It wasn't a highlight for the city of Nashville when Mayor Megan Barry entered guilty pleas to criminal charges and resigned from her office earlier this year.
That was March 6.
Despite the cloud of controversy surrounding Mayor Barry, her resignation was a bit of a surprise. But Nashville was able to act fast and just 79 days later, on May 24, the city held an election for mayor. Nashville voters had the chance to go to the polls and determine their top official.
Now the city of McMinnville is in a similar spot. We don't have the controversy that surrounded Mayor Barry's departure, but we're left without a mayor after Jimmy Haley won the election last night to become our next county executive.
Haley still has more than two years left on his term as mayor, leaving a giant void atop the city leadership tree. What's McMinnville to do?
Fortunately, Nashville has shown us a mayor's race can get on the ballot and be voted on in 79 days. So it should be no trouble at all for the city of McMinnville to get the mayor's race on the ballot for the upcoming Nov. 6 election, which is a full 96 days away.
Without getting the mayor's race on the November ballot, we could be left with an appointed mayor for more than two years. It's easy to understand appointing a mayor for six months, or even a year in a pinch. But two years is extreme.
It's important to note city races are already on the ballot for November when three of the city's six alderman seats are up for election. Qualifying for those races is still ongoing with the qualifying deadline two weeks away on Thursday, Aug. 16.
It would seem almost a matter of ease to include the mayor's race in that election. Most candidates can pick up their qualifying papers and obtain the necessary 25 signatures the same day.
There are sure to be mountains of excuses as to why this can't happen: 1) The turnaround is too fast. 2) Last night's election won't be certified for over a week so any action until that point would be premature. 3) Potential candidates won't have enough time to campaign. 4) It would require a special vote to modify procedure.
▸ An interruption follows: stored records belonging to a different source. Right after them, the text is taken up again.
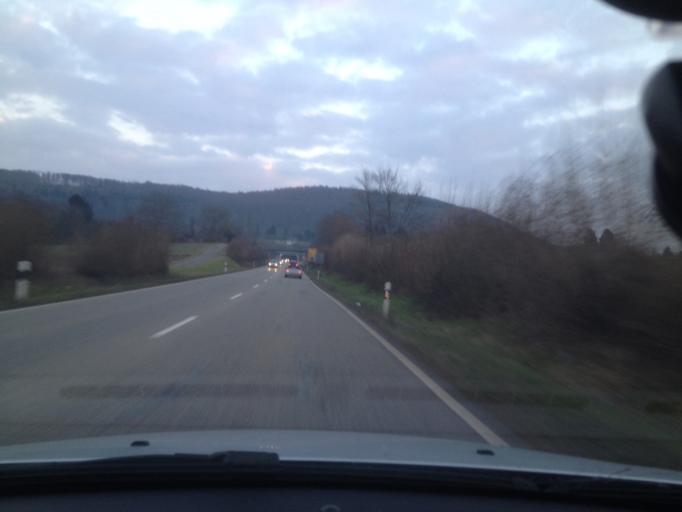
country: DE
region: Baden-Wuerttemberg
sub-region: Karlsruhe Region
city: Ettlingen
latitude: 48.9546
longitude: 8.4125
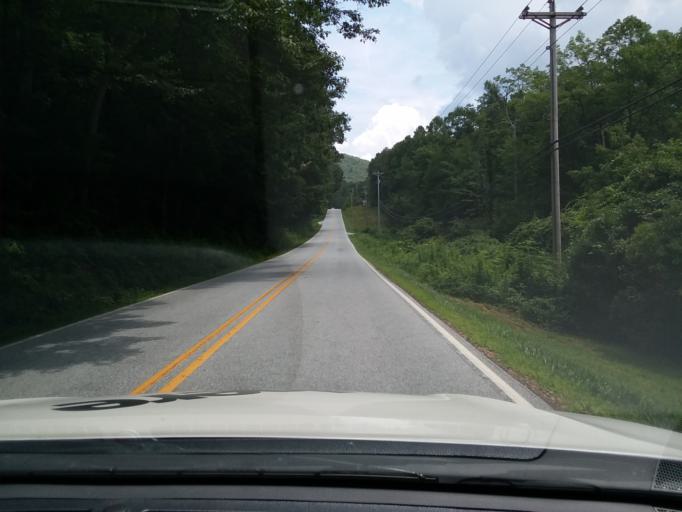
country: US
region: Georgia
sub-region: Rabun County
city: Mountain City
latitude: 35.0236
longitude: -83.2962
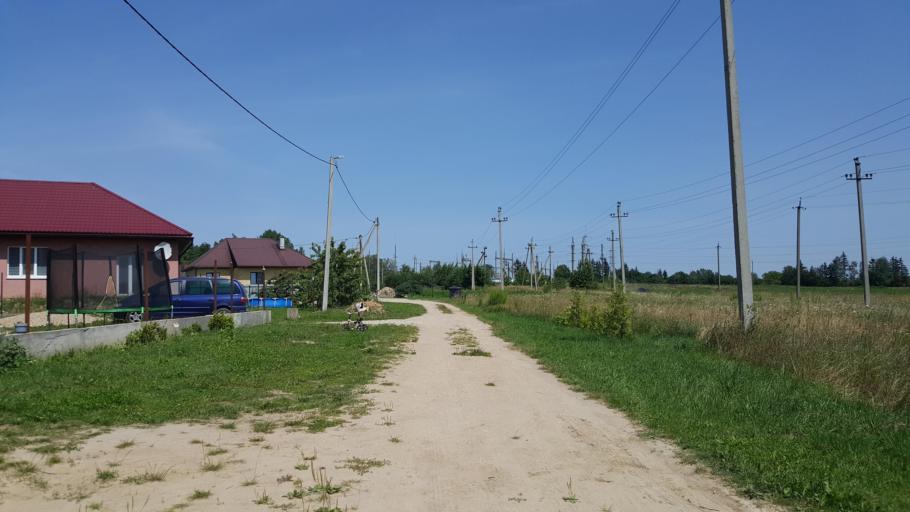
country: BY
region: Brest
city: Vysokaye
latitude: 52.3596
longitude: 23.3926
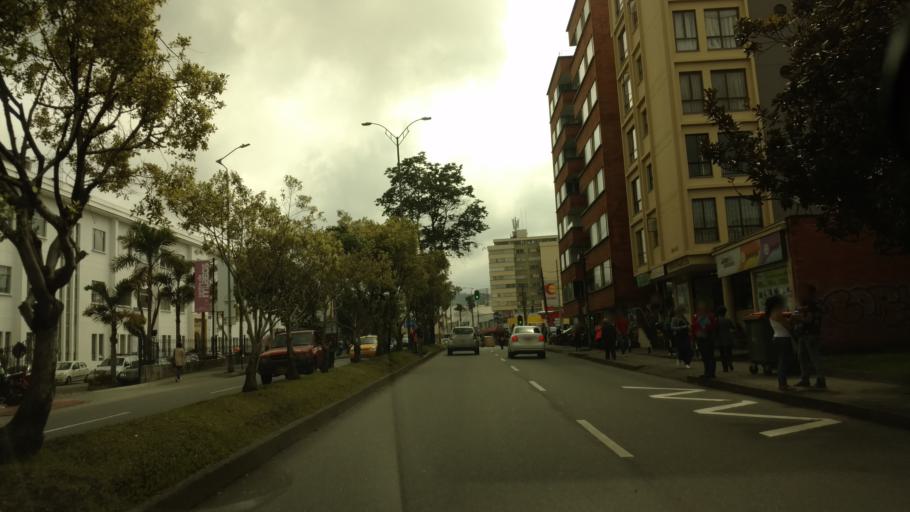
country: CO
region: Caldas
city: Manizales
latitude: 5.0612
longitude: -75.4911
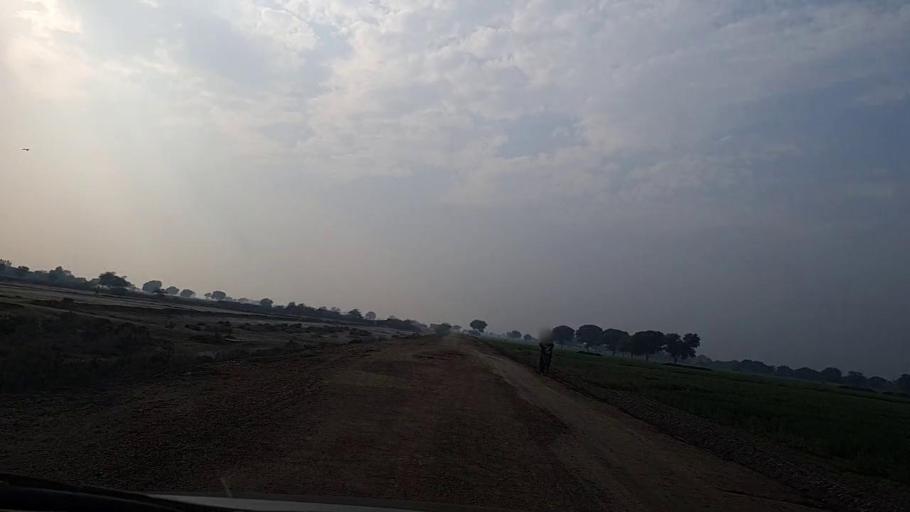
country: PK
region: Sindh
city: Nawabshah
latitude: 26.2738
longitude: 68.3369
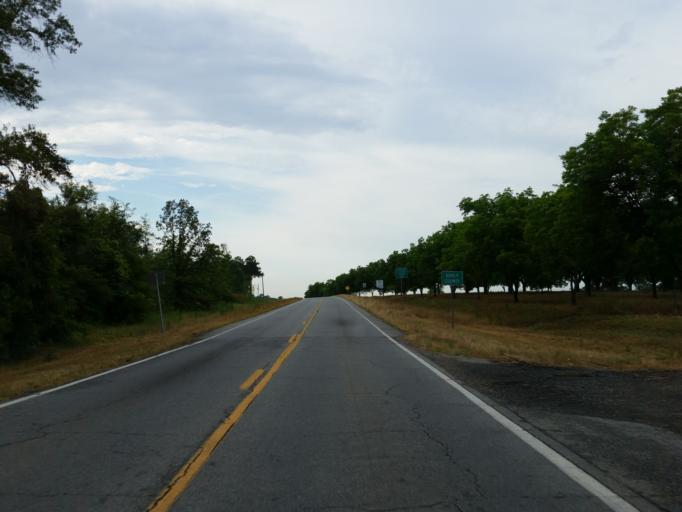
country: US
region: Georgia
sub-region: Dooly County
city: Vienna
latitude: 32.0292
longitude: -83.7920
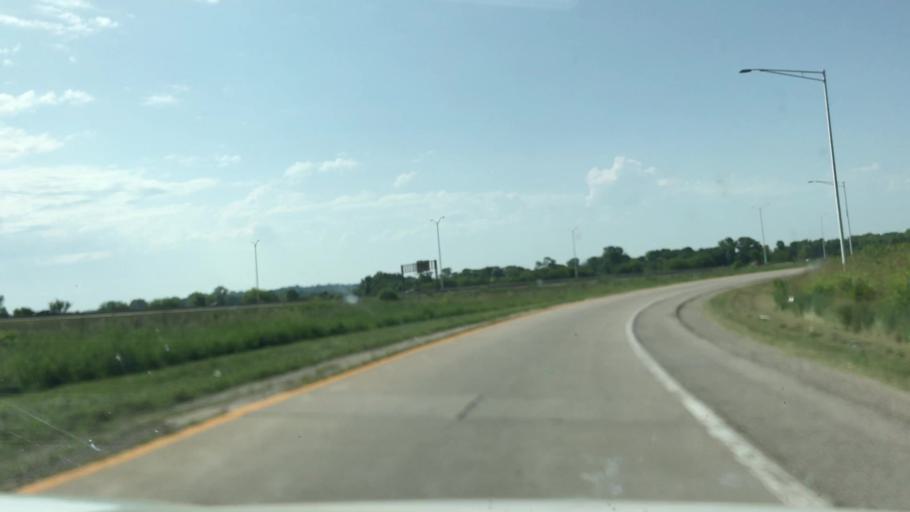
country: US
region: Illinois
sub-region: Saint Clair County
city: Washington Park
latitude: 38.6172
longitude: -90.0721
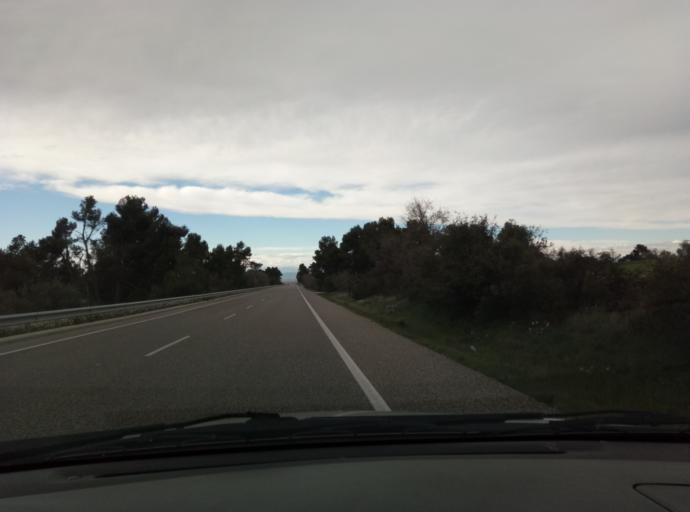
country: ES
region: Catalonia
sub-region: Provincia de Lleida
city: Ciutadilla
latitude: 41.5356
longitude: 1.1516
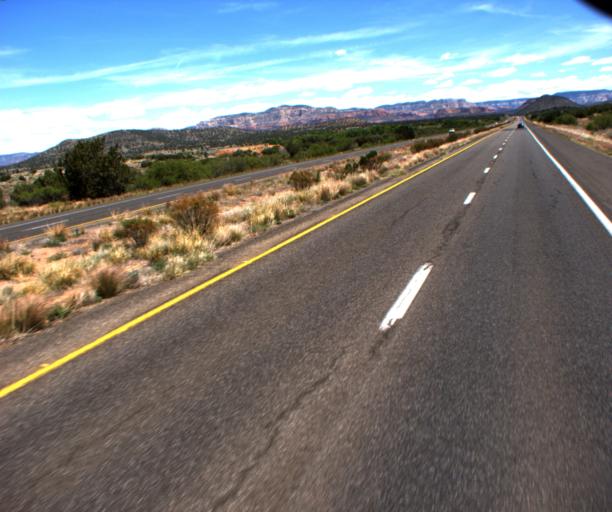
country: US
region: Arizona
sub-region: Yavapai County
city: Cornville
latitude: 34.8190
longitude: -111.9012
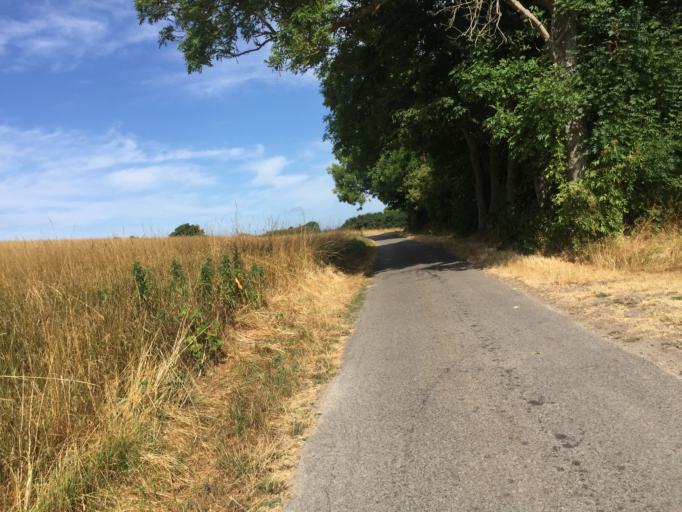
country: DK
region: Central Jutland
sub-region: Samso Kommune
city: Tranebjerg
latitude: 55.9512
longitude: 10.4302
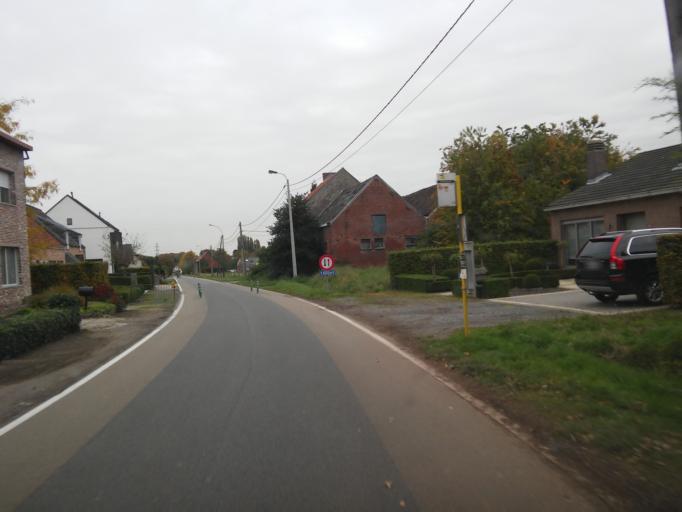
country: BE
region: Flanders
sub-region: Provincie Antwerpen
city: Rumst
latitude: 51.0953
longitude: 4.4001
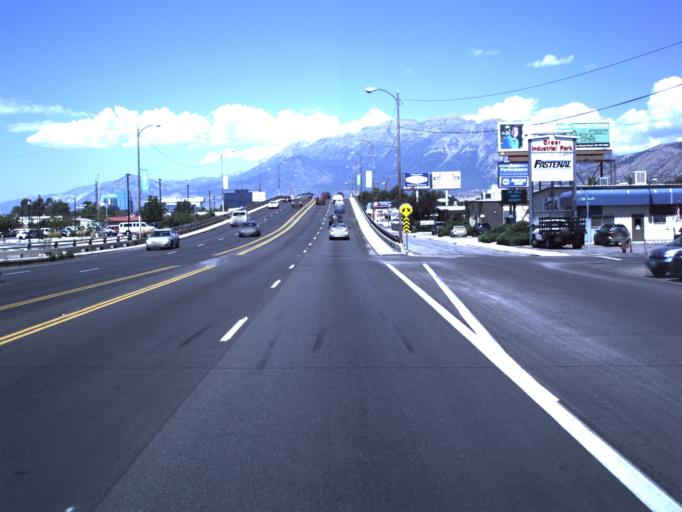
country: US
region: Utah
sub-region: Utah County
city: Provo
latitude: 40.2229
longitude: -111.6587
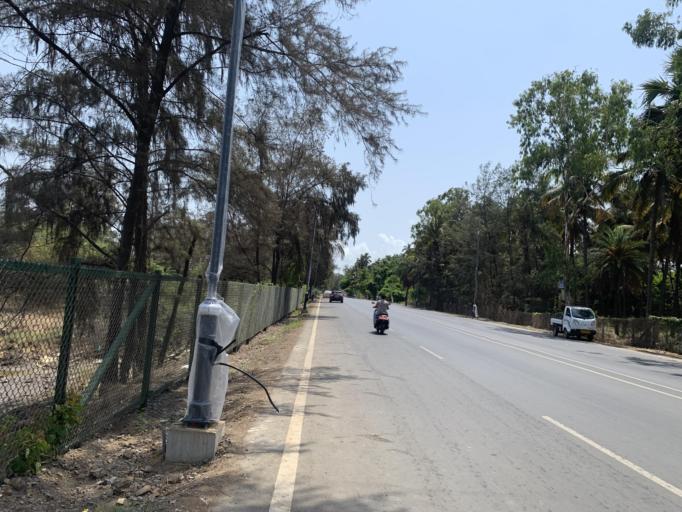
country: IN
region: Daman and Diu
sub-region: Daman District
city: Daman
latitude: 20.4605
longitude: 72.8475
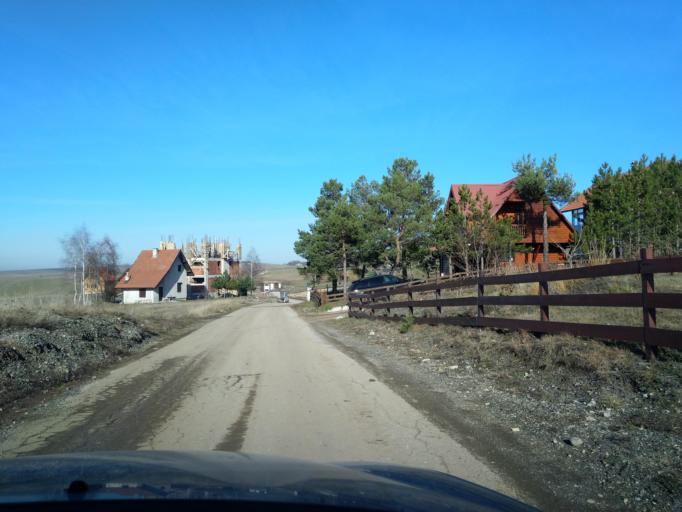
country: RS
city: Zlatibor
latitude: 43.7425
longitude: 19.6772
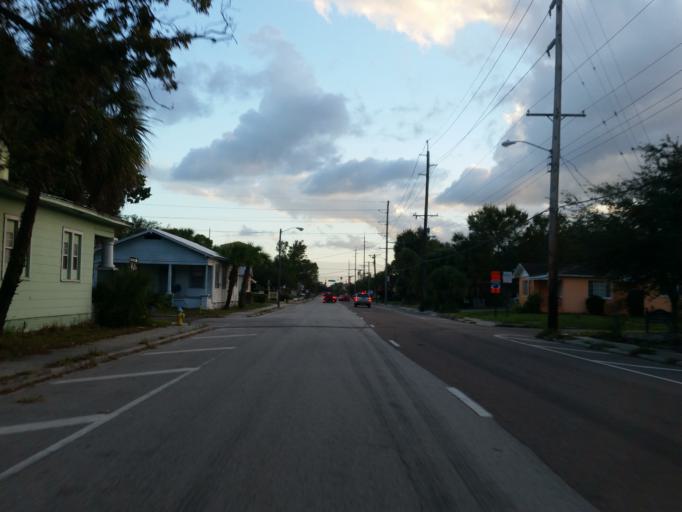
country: US
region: Florida
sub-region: Hillsborough County
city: Tampa
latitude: 27.9540
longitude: -82.4850
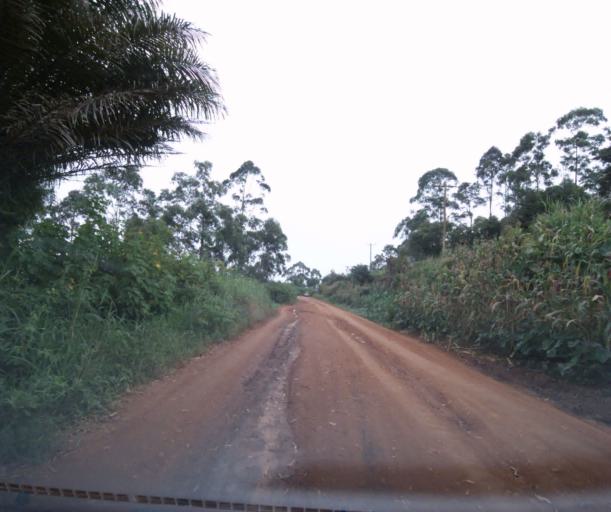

Of course these are just lame excuses, not legitimate reasons.
If Nashville can do it in 79 days, we here in McMinnville can certainly do it in 96. We like to claim we're just as smart and talented as the big-city folks, but that's just empty talk if we can't find a way to fulfill a basic tenet of democracy and let the people decide who will serve them.
The short of it is McMinnville needs a mayor. The best way to determine our new mayor is to let the voters decide who that person will be.
It may require a little extra work, but city officials should not take the lazy or self-serving way out. Let McMinnville residents elect the next McMinnville mayor in November.